A total of 11,605 participants in 136 trials were included (29 countries, 77% women, age range 18 to 73 years). Compared with no intervention, in most but not all scenarios MBPs improved average anxiety (8 trials; standardised mean difference (SMD) = −0.56; 95% confidence interval (CI) −0.80 to −0.33; p–value < 0.001; 95% PI −1.19 to 0.06), depression (14 trials; SMD = −0.53; 95% CI −0.72 to −0.34; p–value < 0.001; 95% PI −1.14 to 0.07), distress (27 trials; SMD = −0.45; 95% CI −0.58 to −0.31; p–value < 0.001; 95% PI −1.04 to 0.14), and well–being (9 trials; SMD = 0.33; 95% CI 0.11 to 0.54; p–value = 0.003; 95% PI −0.29 to 0.94).
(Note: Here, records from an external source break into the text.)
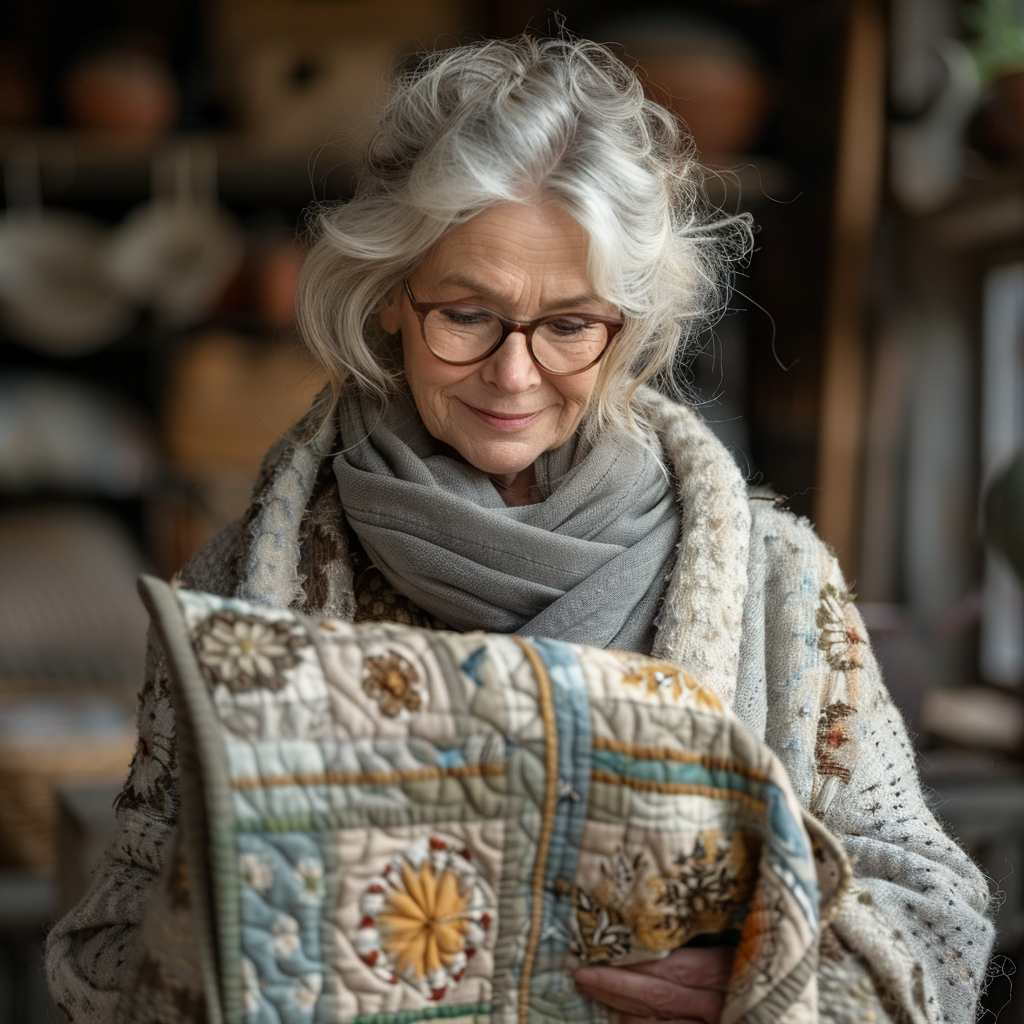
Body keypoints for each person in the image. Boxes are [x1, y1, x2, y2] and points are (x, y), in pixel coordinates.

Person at [46, 34, 993, 1024]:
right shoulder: (240, 579)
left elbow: (937, 915)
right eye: (467, 314)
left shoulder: (778, 585)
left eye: (571, 324)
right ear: (388, 305)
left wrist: (767, 981)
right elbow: (104, 950)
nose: (514, 373)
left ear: (630, 328)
Compared with nonspecific active control conditions, in most but not all scenarios MBPs improved average depression (6 trials; SMD = −0.46; 95% CI −0.81 to −0.10; p–value = 0.012, 95% PI −1.57 to 0.66), with no statistically significant evidence for improving anxiety or distress and no reliable data on well–being. Compared with specific active control conditions, there is no statistically significant evidence of MBPs’ superiority. Only effects on distress remained when higher–risk trials were excluded. USA–based trials reported smaller effects. MBPs targeted at higher–risk populations had larger effects than universal MBPs. The main limitation of this review is that confidence according to the Grading of Recommendations Assessment, Development and Evaluation (GRADE) approach is moderate to very low, mainly due to inconsistency and high risk of bias in many trials.
Compared with taking no action, MBPs of the included studies promote mental health in nonclinical settings, but given the heterogeneity between studies, the findings do not support generalisation of MBP effects across every setting. MBPs may have specific effects on some common mental health symptoms. Other preventative interventions may be equally effective. Implementation of MBPs in nonclinical settings should be partnered with thorough research to confirm findings and learn which settings are most likely to benefit.